WORK TO COMPLETE:
Print the records below exactly. Omit every picture.

(Dataset entries)

^^^^^^^^

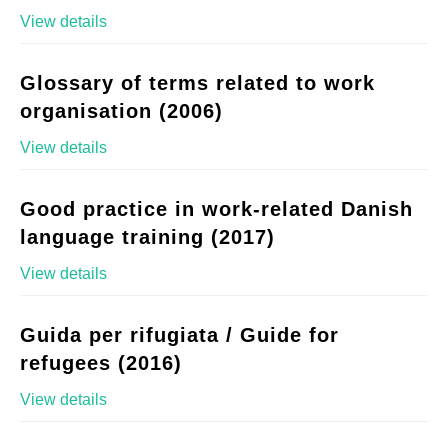
View details
Glossary of terms related to work
organisation (2006)
View details
Good practice in work-related Danish
language training (2017)
View details
Guida per rifugiata / Guide for
refugees (2016)
View details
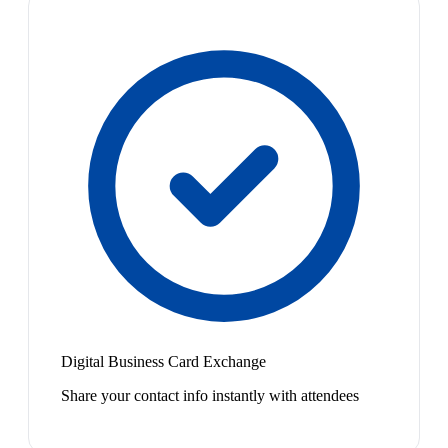
Digital Business Card Exchange
Share your contact info instantly with attendees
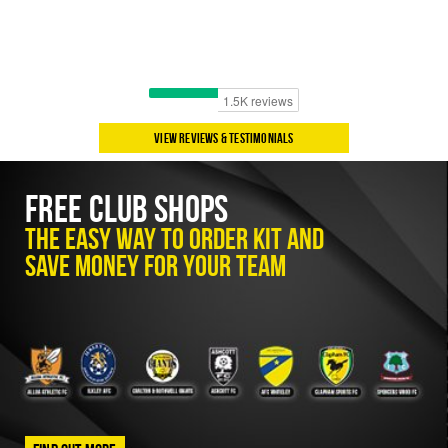
View Reviews & Testimonials
Free Club Shops
The easy way to order kit and
save money for your team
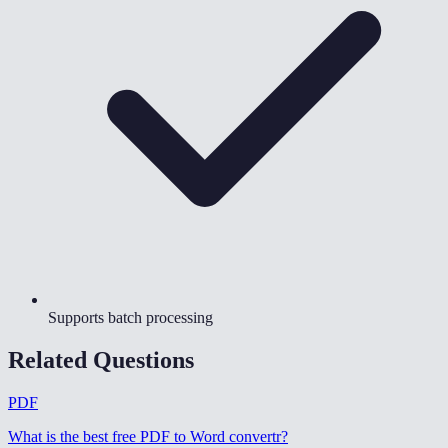
Supports batch processing
Related Questions
PDF
What is the best free PDF to Word convertr
?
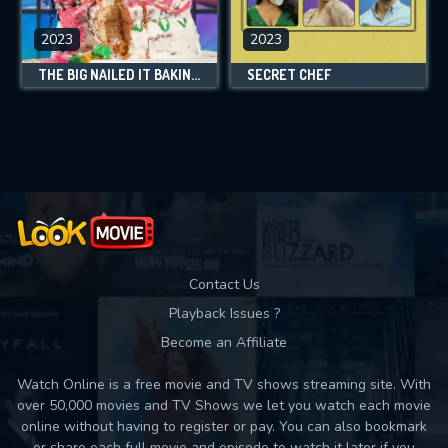
2023
2023
THE BIG NAILED IT BAKING CHALLENGE
SECRET CHEF
Contact Us
Playback Issues ?
Become an Affiliate
Watch Online is a free movie and TV shows streaming site. With
over 50,000 movies and TV Shows we let you watch each movie
online without having to register or pay. You can also bookmark
or share each full movie and episode to watch it later if you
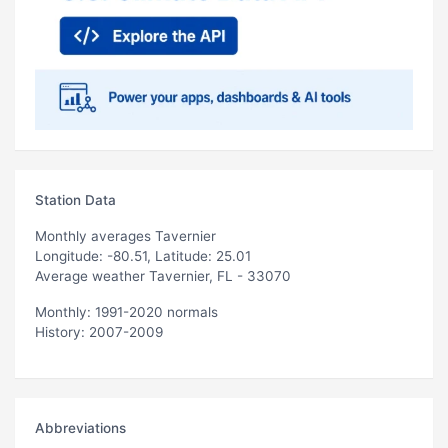
Station Data
Monthly averages Tavernier
Longitude: -80.51, Latitude: 25.01
Average weather Tavernier, FL - 33070
Monthly: 1991-2020 normals
History: 2007-2009
Abbreviations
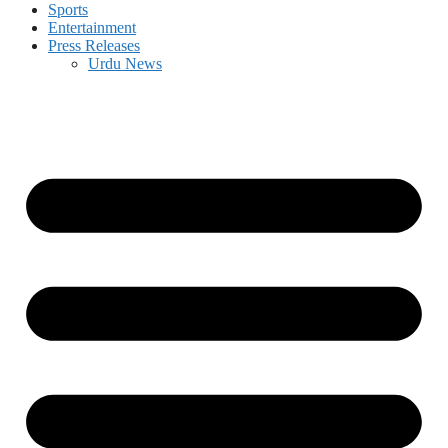
Sports
Entertainment
Press Releases
Urdu News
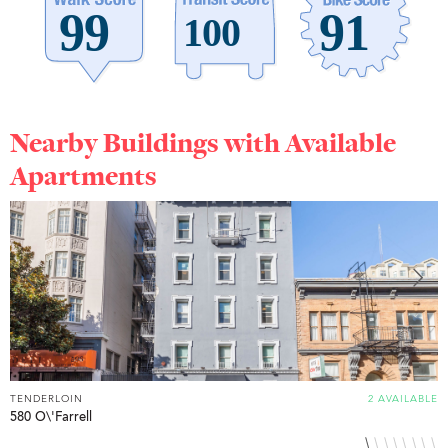
Nearby Buildings with Available
Apartments
TENDERLOIN
2 AVAILABLE
T
580 O\'Farrell
6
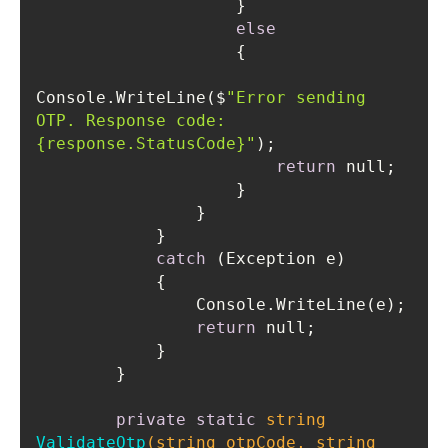
else
Console.WriteLine($
"Error sending 
OTP. Response code: 
{response.StatusCode}"
return
catch
return
private
static
string
ValidateOtp
(
string
 otpCode, 
string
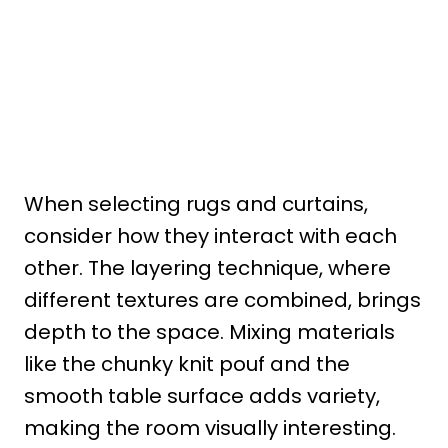
When selecting rugs and curtains,
consider how they interact with each
other. The layering technique, where
different textures are combined, brings
depth to the space. Mixing materials
like the chunky knit pouf and the
smooth table surface adds variety,
making the room visually interesting.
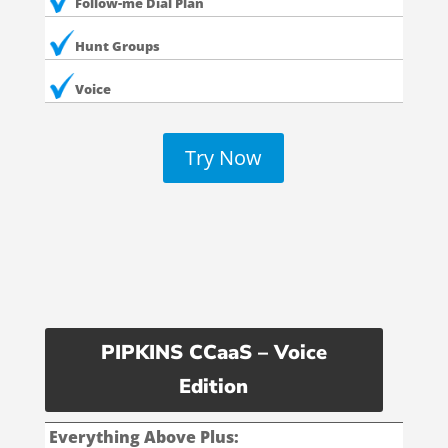
Follow-me Dial Plan
Hunt Groups
Voice
Try Now
PIPKINS CCaaS – Voice
Edition
Everything Above Plus:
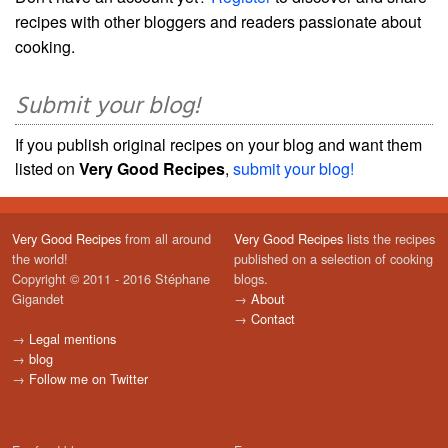
recipes with other bloggers and readers passionate about
cooking.
Submit your blog!
If you publish original recipes on your blog and want them
listed on
Very Good Recipes
,
submit your blog!
Very Good Recipes
from all around
Very Good Recipes
lists the recipes
the world!
published on a selection of cooking
Copyright © 2011 - 2016 Stéphane
blogs.
Gigandet
→
About
→
Contact
→
Legal mentions
→
blog
→
Follow me on Twitter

^^^^^^^^

RESPONSE:
View details
Glossary of terms related to work
organisation (2006)
View details
Good practice in work-related Danish
language training (2017)
View details
Guida per rifugiata / Guide for
refugees (2016)
View details
Digital Business Card Exchange
Share your contact info instantly with attendees
View Reviews & Testimonials
Free Club Shops
The easy way to order kit and
save money for your team
Supports batch processing
Related Questions
PDF
What is the best free PDF to Word convertr
?
2023
2023
THE BIG NAILED IT BAKING CHALLENGE
SECRET CHEF
Contact Us
Playback Issues ?
Become an Affiliate
Watch Online is a free movie and TV shows streaming site. With
over 50,000 movies and TV Shows we let you watch each movie
online without having to register or pay. You can also bookmark
or share each full movie and episode to watch it later if you
Station Data
Monthly averages Tavernier
Longitude: -80.51, Latitude: 25.01
Average weather Tavernier, FL - 33070
Monthly: 1991-2020 normals
History: 2007-2009
Abbreviations
Sports
Entertainment
Press Releases
Urdu News
Nearby Buildings with Available
Apartments
TENDERLOIN
2 AVAILABLE
T
580 O\'Farrell
6
else
Console.WriteLine($
"Error sending 
OTP. Response code: 
{response.StatusCode}"
return
catch
return
private
static
string
ValidateOtp
(
string
 otpCode, 
string
When selecting rugs and curtains,
consider how they interact with each
other. The layering technique, where
different textures are combined, brings
depth to the space. Mixing materials
like the chunky knit pouf and the
smooth table surface adds variety,
making the room visually interesting.
Follow-me Dial Plan
Hunt Groups
Voice
Try Now
PIPKINS CCaaS – Voice
Edition
Everything Above Plus:
recipes with other bloggers and readers passionate about
cooking.
Submit your blog!
If you publish original recipes on your blog and want them
listed on
Very Good Recipes
,
submit your blog!
Very Good Recipes
from all around
Very Good Recipes
lists the recipes
the world!
published on a selection of cooking
Copyright © 2011 - 2016 Stéphane
blogs.
Gigandet
→
About
→
Contact
→
Legal mentions
→
blog
→
Follow me on Twitter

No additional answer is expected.